# PROMPT
For each line in the data that includes "zeichnen", make a copy.
[Start of section]
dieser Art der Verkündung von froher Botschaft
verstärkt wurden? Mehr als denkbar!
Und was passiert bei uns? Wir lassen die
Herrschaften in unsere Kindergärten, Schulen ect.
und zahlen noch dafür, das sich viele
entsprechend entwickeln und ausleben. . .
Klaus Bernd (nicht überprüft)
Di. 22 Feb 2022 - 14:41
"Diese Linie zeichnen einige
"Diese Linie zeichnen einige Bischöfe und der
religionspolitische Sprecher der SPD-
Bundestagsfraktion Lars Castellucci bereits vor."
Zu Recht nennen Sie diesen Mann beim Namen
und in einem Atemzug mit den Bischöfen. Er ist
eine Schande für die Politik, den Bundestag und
[End of section]
[Start of section]
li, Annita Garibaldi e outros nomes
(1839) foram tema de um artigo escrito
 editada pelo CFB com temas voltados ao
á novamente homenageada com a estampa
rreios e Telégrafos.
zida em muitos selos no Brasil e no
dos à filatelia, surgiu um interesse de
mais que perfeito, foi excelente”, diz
[End of section]
# RESULT FOR THIS EXERCISE
"Diese Linie zeichnen einige
"Diese Linie zeichnen einige Bischöfe und der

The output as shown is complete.